→ Material for this exercise
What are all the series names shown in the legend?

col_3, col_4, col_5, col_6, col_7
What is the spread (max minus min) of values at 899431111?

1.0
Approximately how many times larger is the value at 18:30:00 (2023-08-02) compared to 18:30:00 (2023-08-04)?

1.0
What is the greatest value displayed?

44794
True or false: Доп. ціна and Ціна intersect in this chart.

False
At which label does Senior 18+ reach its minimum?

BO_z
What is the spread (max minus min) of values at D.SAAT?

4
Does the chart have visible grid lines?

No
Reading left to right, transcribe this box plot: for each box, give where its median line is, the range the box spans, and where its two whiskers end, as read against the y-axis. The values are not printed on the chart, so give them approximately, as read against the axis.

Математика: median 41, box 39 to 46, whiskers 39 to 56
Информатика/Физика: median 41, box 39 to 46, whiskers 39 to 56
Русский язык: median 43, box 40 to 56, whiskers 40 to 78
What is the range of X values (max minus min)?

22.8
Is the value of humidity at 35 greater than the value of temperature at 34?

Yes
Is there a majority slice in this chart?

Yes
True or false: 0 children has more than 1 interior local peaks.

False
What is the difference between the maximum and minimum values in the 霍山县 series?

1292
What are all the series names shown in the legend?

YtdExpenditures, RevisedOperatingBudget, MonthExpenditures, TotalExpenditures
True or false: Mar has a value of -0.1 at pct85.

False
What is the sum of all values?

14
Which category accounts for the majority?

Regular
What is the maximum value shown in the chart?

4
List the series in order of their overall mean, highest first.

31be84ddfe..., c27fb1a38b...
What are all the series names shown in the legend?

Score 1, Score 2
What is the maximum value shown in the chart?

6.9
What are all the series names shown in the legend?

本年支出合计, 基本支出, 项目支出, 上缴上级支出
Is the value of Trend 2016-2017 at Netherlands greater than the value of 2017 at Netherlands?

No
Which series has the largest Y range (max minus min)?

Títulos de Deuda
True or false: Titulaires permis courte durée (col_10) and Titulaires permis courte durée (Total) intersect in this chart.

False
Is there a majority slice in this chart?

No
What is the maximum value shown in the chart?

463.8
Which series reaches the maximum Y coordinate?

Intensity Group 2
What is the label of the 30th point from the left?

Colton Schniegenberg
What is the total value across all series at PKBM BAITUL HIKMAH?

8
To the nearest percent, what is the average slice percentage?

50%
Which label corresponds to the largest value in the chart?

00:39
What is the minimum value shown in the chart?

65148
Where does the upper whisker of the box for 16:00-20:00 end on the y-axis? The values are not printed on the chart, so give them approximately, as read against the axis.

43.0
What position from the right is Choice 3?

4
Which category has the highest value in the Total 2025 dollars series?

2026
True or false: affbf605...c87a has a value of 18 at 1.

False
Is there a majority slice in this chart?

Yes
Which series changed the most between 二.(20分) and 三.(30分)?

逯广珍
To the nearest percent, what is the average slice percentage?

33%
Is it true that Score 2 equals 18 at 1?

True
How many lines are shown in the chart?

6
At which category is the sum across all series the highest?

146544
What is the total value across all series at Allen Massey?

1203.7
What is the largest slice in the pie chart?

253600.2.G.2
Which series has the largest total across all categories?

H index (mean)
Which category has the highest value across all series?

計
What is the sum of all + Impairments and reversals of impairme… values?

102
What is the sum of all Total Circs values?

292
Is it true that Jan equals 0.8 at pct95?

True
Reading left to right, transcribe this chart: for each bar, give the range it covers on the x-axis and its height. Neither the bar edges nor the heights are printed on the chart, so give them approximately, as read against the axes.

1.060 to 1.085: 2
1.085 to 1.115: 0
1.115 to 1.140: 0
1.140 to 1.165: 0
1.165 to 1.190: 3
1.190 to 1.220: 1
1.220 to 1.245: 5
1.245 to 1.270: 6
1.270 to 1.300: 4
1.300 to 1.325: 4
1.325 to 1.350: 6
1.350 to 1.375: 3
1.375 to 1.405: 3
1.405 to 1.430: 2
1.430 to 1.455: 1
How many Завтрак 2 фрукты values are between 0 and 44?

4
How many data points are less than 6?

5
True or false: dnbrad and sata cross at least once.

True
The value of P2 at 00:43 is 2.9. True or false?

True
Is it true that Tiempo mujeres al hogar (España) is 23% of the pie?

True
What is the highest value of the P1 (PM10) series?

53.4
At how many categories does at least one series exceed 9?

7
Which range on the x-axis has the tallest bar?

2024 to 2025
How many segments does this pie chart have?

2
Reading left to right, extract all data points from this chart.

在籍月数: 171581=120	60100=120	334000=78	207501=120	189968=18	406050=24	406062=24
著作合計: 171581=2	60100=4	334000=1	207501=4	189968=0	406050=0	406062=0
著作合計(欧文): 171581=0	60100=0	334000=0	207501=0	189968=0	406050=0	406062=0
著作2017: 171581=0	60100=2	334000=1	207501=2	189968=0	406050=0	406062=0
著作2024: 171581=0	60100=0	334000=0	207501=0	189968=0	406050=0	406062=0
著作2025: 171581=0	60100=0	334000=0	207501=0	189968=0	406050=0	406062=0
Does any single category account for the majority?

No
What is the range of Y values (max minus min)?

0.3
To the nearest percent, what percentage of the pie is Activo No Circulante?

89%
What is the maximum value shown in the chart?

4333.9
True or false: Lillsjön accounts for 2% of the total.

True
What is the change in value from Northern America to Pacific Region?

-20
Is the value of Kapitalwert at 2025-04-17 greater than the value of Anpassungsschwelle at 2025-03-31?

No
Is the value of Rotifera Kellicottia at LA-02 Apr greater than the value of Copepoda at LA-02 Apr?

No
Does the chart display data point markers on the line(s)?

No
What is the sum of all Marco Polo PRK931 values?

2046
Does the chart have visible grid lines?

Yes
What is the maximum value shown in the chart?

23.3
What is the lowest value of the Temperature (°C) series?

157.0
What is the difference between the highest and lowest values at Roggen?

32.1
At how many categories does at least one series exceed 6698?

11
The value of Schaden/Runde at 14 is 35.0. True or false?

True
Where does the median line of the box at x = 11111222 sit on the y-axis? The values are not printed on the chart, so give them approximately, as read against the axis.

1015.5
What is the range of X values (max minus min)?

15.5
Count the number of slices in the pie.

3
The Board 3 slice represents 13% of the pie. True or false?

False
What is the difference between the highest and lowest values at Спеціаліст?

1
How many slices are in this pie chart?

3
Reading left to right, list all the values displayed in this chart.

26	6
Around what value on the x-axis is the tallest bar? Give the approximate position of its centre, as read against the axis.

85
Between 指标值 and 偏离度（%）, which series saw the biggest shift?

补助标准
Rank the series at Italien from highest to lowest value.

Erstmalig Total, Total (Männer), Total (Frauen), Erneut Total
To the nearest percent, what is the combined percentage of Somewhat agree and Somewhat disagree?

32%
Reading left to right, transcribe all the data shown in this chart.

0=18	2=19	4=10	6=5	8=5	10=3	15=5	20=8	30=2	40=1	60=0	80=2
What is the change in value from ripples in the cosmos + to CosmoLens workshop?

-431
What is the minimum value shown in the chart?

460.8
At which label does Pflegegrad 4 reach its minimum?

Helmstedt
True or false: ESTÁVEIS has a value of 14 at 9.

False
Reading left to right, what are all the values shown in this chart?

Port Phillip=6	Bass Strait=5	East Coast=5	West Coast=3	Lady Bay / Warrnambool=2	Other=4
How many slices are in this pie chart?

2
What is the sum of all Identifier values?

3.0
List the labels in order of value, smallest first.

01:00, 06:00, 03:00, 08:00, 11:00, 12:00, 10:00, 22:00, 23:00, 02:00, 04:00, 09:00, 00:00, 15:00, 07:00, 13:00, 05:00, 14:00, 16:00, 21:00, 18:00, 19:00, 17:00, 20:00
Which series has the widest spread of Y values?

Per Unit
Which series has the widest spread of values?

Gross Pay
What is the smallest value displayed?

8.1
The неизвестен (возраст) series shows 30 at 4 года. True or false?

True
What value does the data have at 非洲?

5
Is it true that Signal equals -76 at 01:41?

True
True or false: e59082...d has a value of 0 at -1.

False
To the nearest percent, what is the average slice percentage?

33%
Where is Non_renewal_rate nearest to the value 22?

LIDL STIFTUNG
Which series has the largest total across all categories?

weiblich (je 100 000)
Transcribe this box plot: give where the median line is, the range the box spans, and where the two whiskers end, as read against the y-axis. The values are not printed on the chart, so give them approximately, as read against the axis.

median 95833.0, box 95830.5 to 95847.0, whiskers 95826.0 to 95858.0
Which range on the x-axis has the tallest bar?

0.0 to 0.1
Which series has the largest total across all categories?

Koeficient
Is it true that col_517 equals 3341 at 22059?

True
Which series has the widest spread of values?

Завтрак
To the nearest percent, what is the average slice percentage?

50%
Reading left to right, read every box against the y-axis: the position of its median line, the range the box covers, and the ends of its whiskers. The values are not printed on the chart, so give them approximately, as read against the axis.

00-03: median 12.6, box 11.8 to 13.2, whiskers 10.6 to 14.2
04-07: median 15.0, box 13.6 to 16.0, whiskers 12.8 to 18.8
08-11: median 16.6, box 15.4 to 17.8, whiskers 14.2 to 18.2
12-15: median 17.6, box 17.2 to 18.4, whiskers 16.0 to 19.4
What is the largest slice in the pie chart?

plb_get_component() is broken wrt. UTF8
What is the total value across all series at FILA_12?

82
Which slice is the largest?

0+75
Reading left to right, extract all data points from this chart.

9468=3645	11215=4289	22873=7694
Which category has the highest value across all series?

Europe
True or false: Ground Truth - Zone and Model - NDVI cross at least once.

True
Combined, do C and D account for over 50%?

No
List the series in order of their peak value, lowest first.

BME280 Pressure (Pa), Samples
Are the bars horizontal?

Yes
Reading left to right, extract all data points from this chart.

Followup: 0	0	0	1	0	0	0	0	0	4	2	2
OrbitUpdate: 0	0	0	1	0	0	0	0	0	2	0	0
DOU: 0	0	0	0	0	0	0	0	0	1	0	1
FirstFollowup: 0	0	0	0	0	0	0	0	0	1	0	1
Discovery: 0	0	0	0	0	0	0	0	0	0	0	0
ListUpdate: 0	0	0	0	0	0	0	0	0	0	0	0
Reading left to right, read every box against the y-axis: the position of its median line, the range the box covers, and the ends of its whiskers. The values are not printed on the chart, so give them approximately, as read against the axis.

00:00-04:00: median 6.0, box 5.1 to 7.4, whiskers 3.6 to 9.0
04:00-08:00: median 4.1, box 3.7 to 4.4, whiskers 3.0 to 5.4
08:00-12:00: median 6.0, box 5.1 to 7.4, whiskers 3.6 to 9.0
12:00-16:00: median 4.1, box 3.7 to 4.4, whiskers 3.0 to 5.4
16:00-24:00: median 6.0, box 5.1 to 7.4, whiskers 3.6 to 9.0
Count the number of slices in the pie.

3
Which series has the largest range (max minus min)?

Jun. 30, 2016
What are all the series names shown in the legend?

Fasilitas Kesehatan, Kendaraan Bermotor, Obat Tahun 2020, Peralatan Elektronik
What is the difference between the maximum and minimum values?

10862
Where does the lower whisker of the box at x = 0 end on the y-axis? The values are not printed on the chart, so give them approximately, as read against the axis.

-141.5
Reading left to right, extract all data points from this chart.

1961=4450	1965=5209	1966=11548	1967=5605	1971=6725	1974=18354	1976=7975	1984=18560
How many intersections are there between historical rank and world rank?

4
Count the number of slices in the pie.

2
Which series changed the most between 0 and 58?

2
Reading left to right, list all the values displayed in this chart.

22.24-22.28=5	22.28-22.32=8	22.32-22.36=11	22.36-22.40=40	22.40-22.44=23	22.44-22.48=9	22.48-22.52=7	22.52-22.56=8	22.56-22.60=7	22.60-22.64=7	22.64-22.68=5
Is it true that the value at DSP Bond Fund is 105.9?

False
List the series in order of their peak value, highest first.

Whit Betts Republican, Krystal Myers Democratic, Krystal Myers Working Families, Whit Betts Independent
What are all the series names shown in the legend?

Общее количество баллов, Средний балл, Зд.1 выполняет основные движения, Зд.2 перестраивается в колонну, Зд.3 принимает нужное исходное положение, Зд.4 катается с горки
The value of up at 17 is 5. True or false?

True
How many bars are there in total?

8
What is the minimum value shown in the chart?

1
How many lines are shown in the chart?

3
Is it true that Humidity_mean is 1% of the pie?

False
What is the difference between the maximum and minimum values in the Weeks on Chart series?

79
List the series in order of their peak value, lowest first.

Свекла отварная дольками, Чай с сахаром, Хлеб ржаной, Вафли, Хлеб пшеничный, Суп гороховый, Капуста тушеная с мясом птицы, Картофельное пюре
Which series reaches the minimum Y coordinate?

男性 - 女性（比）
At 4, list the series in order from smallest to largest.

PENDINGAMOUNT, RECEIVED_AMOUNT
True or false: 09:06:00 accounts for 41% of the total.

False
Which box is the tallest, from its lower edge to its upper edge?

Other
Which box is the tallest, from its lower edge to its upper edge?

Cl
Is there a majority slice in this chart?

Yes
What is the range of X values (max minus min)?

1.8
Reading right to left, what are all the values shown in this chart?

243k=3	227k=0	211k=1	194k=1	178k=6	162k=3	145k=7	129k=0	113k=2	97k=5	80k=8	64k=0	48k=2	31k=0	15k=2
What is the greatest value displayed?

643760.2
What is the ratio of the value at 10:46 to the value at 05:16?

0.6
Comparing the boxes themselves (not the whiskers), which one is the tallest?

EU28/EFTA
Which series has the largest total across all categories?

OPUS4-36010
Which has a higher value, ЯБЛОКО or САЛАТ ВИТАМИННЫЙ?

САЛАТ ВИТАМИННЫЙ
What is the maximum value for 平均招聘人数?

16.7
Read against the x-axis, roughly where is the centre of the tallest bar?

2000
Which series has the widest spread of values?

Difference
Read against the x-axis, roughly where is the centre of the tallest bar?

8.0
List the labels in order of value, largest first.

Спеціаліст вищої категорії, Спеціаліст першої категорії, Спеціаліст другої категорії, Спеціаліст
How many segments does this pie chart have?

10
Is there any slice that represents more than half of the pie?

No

→ Work to be completed
Can you reproduce the items verbatim, starting from the very first line of the items and continuing up to and including the line that contains "At which label does Senior"?

→ Completed exercise
What are all the series names shown in the legend?

col_3, col_4, col_5, col_6, col_7
What is the spread (max minus min) of values at 899431111?

1.0
Approximately how many times larger is the value at 18:30:00 (2023-08-02) compared to 18:30:00 (2023-08-04)?

1.0
What is the greatest value displayed?

44794
True or false: Доп. ціна and Ціна intersect in this chart.

False
At which label does Senior 18+ reach its minimum?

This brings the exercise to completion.